#### TASK INPUT

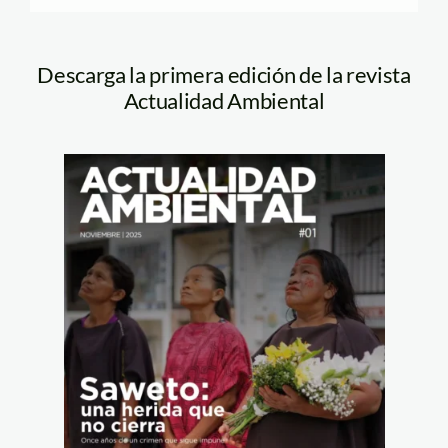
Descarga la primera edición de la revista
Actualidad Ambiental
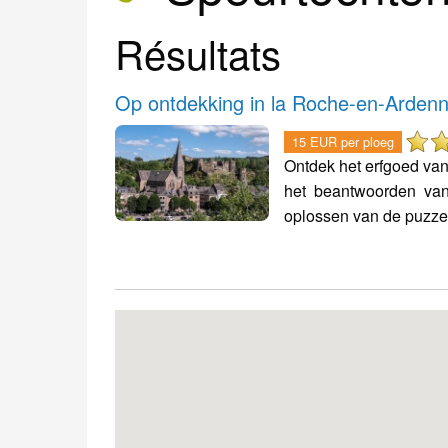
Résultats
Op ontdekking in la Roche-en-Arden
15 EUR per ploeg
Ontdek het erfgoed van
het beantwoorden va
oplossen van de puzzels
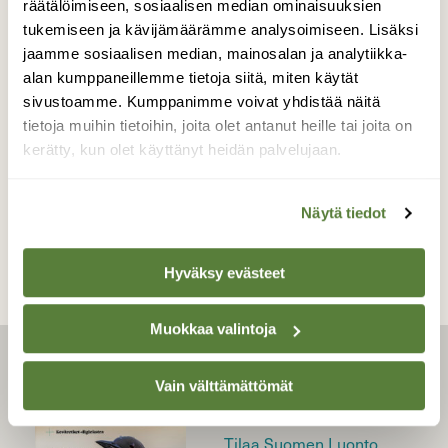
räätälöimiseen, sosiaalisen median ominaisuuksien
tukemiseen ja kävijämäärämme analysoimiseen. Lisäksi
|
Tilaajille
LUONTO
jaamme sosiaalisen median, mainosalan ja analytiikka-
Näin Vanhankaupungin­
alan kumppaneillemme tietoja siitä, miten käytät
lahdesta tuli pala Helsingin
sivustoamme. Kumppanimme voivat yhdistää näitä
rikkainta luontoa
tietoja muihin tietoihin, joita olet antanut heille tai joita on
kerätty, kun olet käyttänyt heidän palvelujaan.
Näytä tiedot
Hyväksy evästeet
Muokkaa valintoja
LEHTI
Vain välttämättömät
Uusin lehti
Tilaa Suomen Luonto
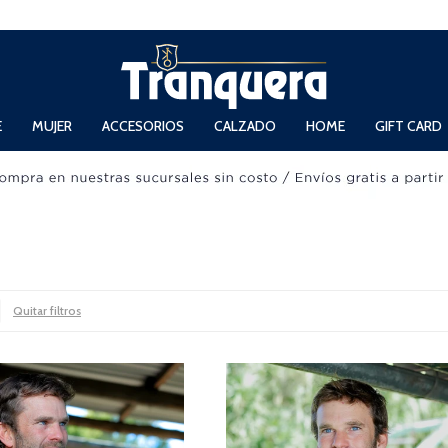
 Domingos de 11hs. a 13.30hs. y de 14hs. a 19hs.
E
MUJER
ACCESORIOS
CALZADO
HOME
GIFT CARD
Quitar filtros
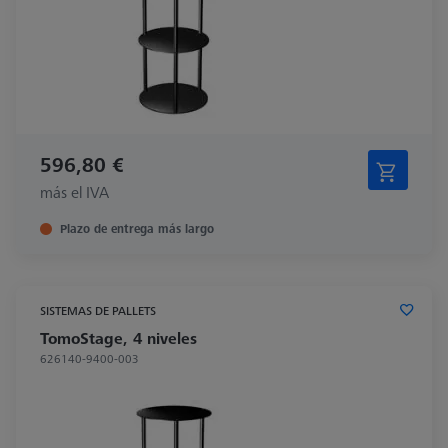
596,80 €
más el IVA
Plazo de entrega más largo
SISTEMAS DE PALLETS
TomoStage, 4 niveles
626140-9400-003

########

ASSIGNMENT –
Reproduce, line for line and unchanged, the text read from every one of the rows above. Leave the pictures out of your answer.

ANSWER –
Descarga la primera edición de la revista
Actualidad Ambiental
Résultats
Op ontdekking in la Roche-en-Arden
15 EUR per ploeg
Ontdek het erfgoed van
het beantwoorden va
oplossen van de puzzels
räätälöimiseen, sosiaalisen median ominaisuuksien
tukemiseen ja kävijämäärämme analysoimiseen. Lisäksi
|
Tilaajille
LUONTO
jaamme sosiaalisen median, mainosalan ja analytiikka-
Näin Vanhankaupungin­
alan kumppaneillemme tietoja siitä, miten käytät
lahdesta tuli pala Helsingin
sivustoamme. Kumppanimme voivat yhdistää näitä
rikkainta luontoa
tietoja muihin tietoihin, joita olet antanut heille tai joita on
kerätty, kun olet käyttänyt heidän palvelujaan.
Näytä tiedot
Hyväksy evästeet
Muokkaa valintoja
LEHTI
Vain välttämättömät
Uusin lehti
Tilaa Suomen Luonto
 Domingos de 11hs. a 13.30hs. y de 14hs. a 19hs.
E
MUJER
ACCESORIOS
CALZADO
HOME
GIFT CARD
Quitar filtros
596,80 €
más el IVA
Plazo de entrega más largo
SISTEMAS DE PALLETS
TomoStage, 4 niveles
626140-9400-003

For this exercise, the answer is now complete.